Published online by Cambridge University Press: 23 November 2009
Genocide is a paradigmatic group crime: directed against an entire group and perpetrated by a State or other organized group. But, in addition, genocides rely on widespread cooperation and complicity by many, if not most, members of a given society. Indeed, genocides are so pervasive that sometimes nearly all members of a society in some way participate, or would have participated. This raises a host of conceptual problems for the prosecution of genocide. Criminal trials seek to hold individuals accountable, yet genocide is not an individual crime.
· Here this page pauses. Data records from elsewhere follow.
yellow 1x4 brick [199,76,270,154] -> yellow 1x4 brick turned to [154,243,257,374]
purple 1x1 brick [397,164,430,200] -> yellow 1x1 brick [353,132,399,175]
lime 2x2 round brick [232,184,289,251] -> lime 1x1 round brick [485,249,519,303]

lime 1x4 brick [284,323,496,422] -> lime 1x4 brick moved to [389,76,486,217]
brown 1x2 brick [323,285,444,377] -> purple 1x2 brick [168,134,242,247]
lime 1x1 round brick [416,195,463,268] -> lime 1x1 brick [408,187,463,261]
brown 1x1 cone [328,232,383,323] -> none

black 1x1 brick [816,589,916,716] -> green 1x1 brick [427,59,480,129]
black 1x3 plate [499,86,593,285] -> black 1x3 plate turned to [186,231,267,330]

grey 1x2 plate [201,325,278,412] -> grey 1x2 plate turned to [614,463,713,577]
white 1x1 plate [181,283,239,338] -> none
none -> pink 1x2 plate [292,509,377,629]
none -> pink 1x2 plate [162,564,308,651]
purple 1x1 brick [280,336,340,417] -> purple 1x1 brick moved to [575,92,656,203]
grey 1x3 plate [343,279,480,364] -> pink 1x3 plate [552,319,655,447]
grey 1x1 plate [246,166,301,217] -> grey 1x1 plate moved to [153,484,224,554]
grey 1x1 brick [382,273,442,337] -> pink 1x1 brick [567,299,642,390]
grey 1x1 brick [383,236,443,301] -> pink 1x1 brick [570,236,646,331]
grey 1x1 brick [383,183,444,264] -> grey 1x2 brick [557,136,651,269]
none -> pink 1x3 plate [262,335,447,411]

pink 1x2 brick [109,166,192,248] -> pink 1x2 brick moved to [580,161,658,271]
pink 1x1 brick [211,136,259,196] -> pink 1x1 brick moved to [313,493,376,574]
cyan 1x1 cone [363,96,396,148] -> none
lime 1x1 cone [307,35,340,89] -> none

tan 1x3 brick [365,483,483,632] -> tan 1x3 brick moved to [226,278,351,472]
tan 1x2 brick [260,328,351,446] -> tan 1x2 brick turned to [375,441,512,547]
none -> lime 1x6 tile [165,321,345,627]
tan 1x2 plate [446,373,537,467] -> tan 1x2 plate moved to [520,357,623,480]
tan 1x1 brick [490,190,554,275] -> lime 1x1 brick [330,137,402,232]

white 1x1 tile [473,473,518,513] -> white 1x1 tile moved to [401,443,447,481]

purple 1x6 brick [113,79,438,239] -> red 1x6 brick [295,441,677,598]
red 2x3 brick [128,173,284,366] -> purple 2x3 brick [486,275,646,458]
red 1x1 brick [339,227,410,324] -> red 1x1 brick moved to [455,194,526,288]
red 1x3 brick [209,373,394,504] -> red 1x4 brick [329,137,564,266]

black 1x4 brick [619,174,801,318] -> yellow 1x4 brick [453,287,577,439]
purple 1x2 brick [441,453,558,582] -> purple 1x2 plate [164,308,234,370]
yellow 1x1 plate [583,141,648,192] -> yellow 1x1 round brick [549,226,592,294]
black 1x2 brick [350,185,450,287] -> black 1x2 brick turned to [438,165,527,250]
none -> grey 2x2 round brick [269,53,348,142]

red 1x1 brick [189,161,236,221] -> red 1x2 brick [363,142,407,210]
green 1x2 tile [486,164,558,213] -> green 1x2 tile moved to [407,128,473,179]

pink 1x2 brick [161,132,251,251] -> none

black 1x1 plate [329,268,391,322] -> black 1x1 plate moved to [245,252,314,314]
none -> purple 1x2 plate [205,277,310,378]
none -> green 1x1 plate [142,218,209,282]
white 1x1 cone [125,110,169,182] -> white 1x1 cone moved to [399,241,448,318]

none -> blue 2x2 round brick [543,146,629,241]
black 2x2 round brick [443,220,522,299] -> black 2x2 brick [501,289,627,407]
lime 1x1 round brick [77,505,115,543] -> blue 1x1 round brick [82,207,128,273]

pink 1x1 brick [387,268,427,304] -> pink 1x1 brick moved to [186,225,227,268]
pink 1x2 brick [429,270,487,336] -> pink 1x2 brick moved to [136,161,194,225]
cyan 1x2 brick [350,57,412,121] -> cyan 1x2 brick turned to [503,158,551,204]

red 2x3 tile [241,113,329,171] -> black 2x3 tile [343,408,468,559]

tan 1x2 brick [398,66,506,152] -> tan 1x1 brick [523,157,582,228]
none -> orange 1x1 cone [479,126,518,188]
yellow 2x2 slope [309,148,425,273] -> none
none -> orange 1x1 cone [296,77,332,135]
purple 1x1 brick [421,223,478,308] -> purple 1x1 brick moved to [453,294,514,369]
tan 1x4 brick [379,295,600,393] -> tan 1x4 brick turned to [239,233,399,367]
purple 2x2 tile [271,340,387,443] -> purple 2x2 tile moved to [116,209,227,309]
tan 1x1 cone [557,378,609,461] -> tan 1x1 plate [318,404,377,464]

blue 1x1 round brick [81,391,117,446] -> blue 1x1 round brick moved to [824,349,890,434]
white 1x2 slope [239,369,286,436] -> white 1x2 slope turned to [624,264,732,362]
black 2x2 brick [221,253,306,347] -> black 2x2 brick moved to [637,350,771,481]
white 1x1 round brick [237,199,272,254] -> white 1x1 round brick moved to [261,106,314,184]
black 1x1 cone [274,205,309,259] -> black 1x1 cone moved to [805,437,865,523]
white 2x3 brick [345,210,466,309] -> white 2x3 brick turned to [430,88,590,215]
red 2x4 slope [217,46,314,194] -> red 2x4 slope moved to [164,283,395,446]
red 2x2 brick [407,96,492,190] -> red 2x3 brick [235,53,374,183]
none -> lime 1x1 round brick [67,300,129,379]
William Schabas notes: “At the drafting convention in 1948 for the Genocide Convention, the United Kingdom refused to participate because it felt that the convention approached genocide from the wrong angle, responsibility of individuals, whereas it was really governments that had to be the focus.” In this chapter, I will assess this criticism of genocide prosecutions, as well as the similar criticisms voiced by Hannah Arendt about the trial of Adolf Eichmann when she said: “It is quite conceivable that certain political responsibilities among nations might some day be adjudicated in an international court; what is inconceivable is that such a court would be a criminal tribunal which pronounces on the guilt or innocence of individuals.”
I will focus on the responsibility of individuals for genocide. Genocide involves two parts: (1) some act that promotes the destruction of a group, and (2) “the intent to destroy, in whole or in part, a national, ethnical, racial, or religious group, as such.